Climate crisis and future water demand

What will happen in the future with water supply? How much will it cost, economically?

by Lorenzo Ciotti
Climate crisis and future water demand
© Christopher Furlong / Staff Getty Images

One of the biggest problems facing future generations will be the availability, demand and supply of water.

The climate crisis also coincides with a water crisis: in many countries global warming leads to desertification, which coincides with a hydrological crisis.

The water crisis of today is determined first of all by the demographic increase of the last 100 years, which has caused a 600% increase in irrigated agricultural land necessary to meet growing food needs, but also by an increase of over 700% in total water consumption on the planet.

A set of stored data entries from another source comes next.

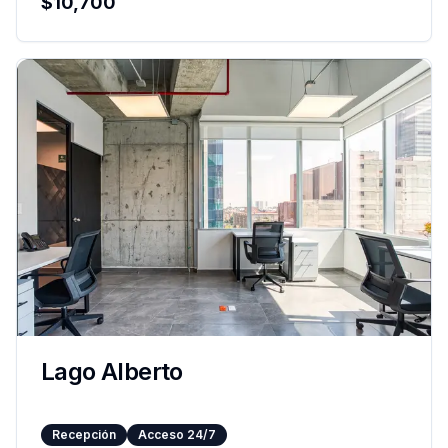
$
10,700
Lago Alberto
Recepción
Acceso 24/7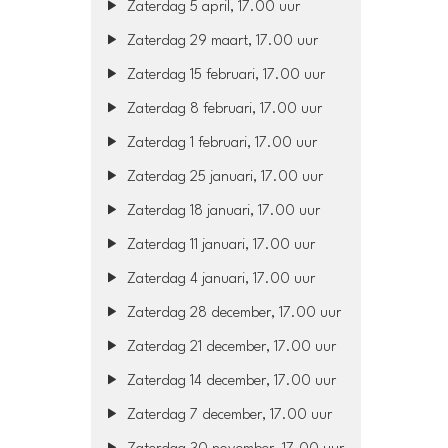
Zaterdag 5 april, 17.00 uur
Zaterdag 29 maart, 17.00 uur
Zaterdag 15 februari, 17.00 uur
Zaterdag 8 februari, 17.00 uur
Zaterdag 1 februari, 17.00 uur
Zaterdag 25 januari, 17.00 uur
Zaterdag 18 januari, 17.00 uur
Zaterdag 11 januari, 17.00 uur
Zaterdag 4 januari, 17.00 uur
Zaterdag 28 december, 17.00 uur
Zaterdag 21 december, 17.00 uur
Zaterdag 14 december, 17.00 uur
Zaterdag 7 december, 17.00 uur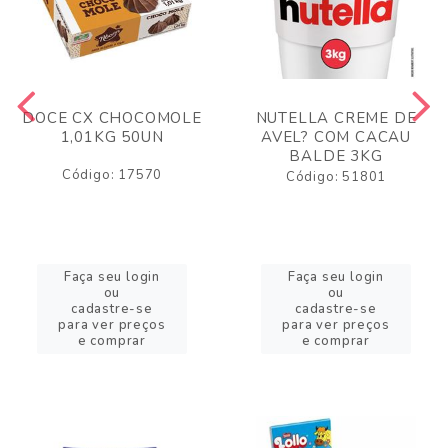
DOCE CX CHOCOMOLE
NUTELLA CREME DE
1,01KG 50UN
AVEL? COM CACAU
BALDE 3KG
Código: 17570
Código: 51801
Faça seu login
Faça seu login
ou
ou
cadastre-se
cadastre-se
para ver preços
para ver preços
e comprar
e comprar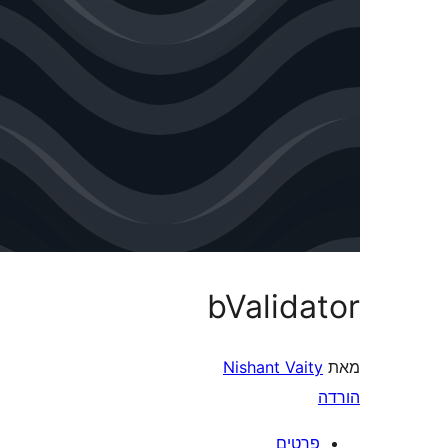
bValida
Nishant Vai
רטים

In fact, water consumption in the world has increased six times in recent years, at a rate more than double the population growth rate.

Climate crisis
Climate crisis© Christopher Furlong / Staff Getty Images

Climate crisis and water demand

The study: Climate change and future water demand: Implications for chlorine and trihalomethanes management in water distribution systems, published in the Journal of environmental management, proposed an interesting perspective on the topic.

The researchers explain:

"The global change in surface water quality calls for increased preparedness of drinking water utilities. The increasing frequency of extreme climatic events combined with global warming can impact source and treated water characteristics such as temperature and natural organic matter. On the other hand, water saving policies in response to water and energy crisis in some countries can aggravate the situation by increasing the water residence time in the drinking water distribution system.

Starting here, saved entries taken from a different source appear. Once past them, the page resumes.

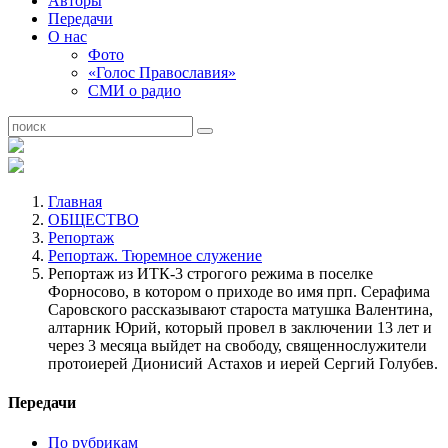
Авторы
Передачи
О нас
Фото
«Голос Православия»
СМИ о радио
Главная
ОБЩЕСТВО
Репортаж
Репортаж. Тюремное служение
Репортаж из ИТК-3 строгого режима в поселке
Форносово, в котором о приходе во имя прп. Серафима
Саровского рассказывают староста матушка Валентина,
алтарник Юрий, который провел в заключении 13 лет и
через 3 месяца выйдет на свободу, священнослужители
протоиерей Дионисий Астахов и иерей Сергий Голубев.
Передачи
По рубрикам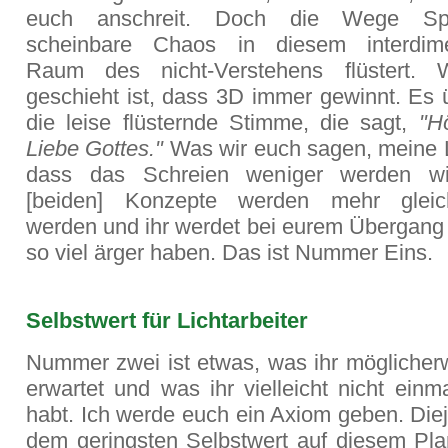
euch anschreit. Doch die Wege Spi
scheinbare Chaos in diesem interdime
Raum des nicht-Verstehens flüstert.
geschieht ist, dass 3D immer gewinnt. Es 
die leise flüsternde Stimme, die sagt,
"H
Liebe Gottes."
Was wir euch sagen, meine Li
dass das Schreien weniger werden wi
[beiden] Konzepte werden mehr gleich
werden und ihr werdet bei eurem Übergang 
so viel ärger haben. Das ist Nummer Eins.
Selbstwert für Lichtarbeiter
Nummer zwei ist etwas, was ihr möglicherw
erwartet und was ihr vielleicht nicht ein
habt. Ich werde euch ein Axiom geben. Die
dem geringsten Selbstwert auf diesem Pla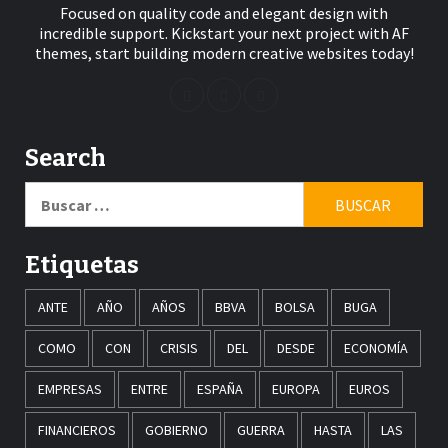
Focused on quality code and elegant design with
incredible support. Kickstart your next project with AF
themes, start building modern creative websites today!
Search
Buscar:
Etiquetas
ANTE
AÑO
AÑOS
BBVA
BOLSA
BUGA
COMO
CON
CRISIS
DEL
DESDE
ECONOMÍA
EMPRESAS
ENTRE
ESPAÑA
EUROPA
EUROS
FINANCIEROS
GOBIERNO
GUERRA
HASTA
LAS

This study investigates the individual and combined effect of increased dissolved organic carbon, increased temperature, and reduced water demand on fate and transport of chlorine and trihalomethanes within a full-scale DWDS in Canada. Chlorine and THM prediction models were calibrated with laboratory experiments and implemented in EPANET-MATLAB toolkit for prediction in the DWDS under different combinations of DOC, temperature, and demand. duration of low chlorine residuals and high THM periods within a day in each scenario was reported using a reliability index.

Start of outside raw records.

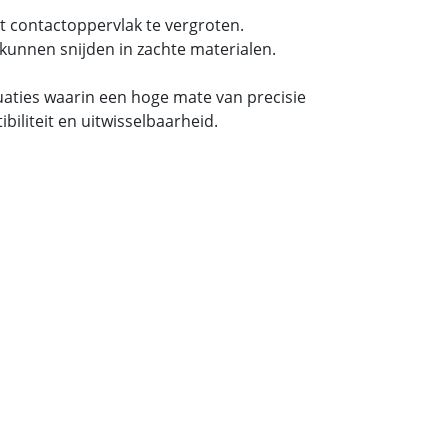
t contactoppervlak te vergroten.
kunnen snijden in zachte materialen.
tuaties waarin een hoge mate van precisie
iliteit en uitwisselbaarheid.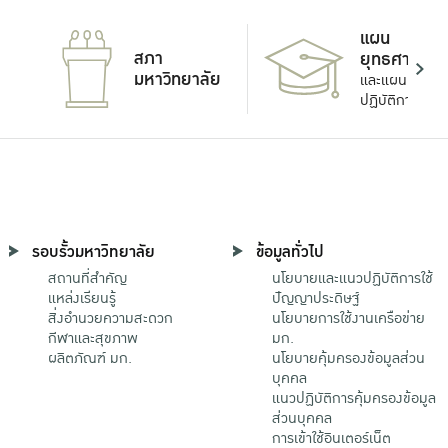
แผน
สภา
ยุทธศาสตร์
มหาวิทยาลัย
และแผน
ปฏิบัติการ
รอบรั้วมหาวิทยาลัย
ข้อมูลทั่วไป
สถานที่สำคัญ
นโยบายและแนวปฏิบัติการใช้
แหล่งเรียนรู้
ปัญญาประดิษฐ์
สิ่งอำนวยความสะดวก
นโยบายการใช้งานเครือข่าย
กีฬาและสุขภาพ
มก.
ผลิตภัณฑ์ มก.
นโยบายคุ้มครองข้อมูลส่วน
บุคคล
แนวปฏิบัติการคุ้มครองข้อมูล
ส่วนบุคคล
การเข้าใช้อินเตอร์เน็ต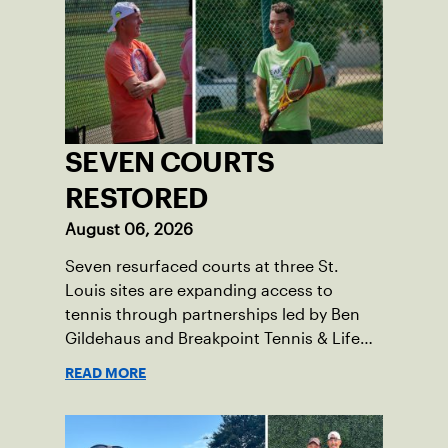
SEVEN COURTS
RESTORED
August 06, 2026
Seven resurfaced courts at three St.
Louis sites are expanding access to
tennis through partnerships led by Ben
Gildehaus and Breakpoint Tennis & Life
Skills Academy.
READ MORE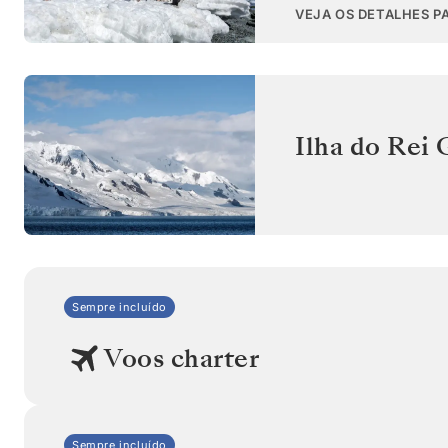
VEJA OS DETALHES P
Ilha do Rei
Sempre incluído
Voos charter
Sempre incluído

Low-reliability zones prone to microbial regrowth or high THM exposure were then delineated geographically on the city DWDS. Results revealed that water demand reduction primarily affects chlorine availability, with less concern for THM formation. The reduction in nodal chlorine reliability was gradual with rising temperature and DOC of the treated water and reducing water demand. Nodal THM reliability remained unchanged until certain thresholds were reached.

At these critical thresholds, an abrupt network-wide THM exceedance of 80 μg/L occurred. Under higher DOC and temperature levels in future, employing the proposed approach revealed that increasing the applied chlorine dosage results in elevated exposure to THMs and is not recommended.

This approach aids water utilities in assessing the effectiveness of different intervention measures to solve water quality problems, identify site-specific thresholds leading to major decreases in system reliability, and integrate climate adaptation into water safety management."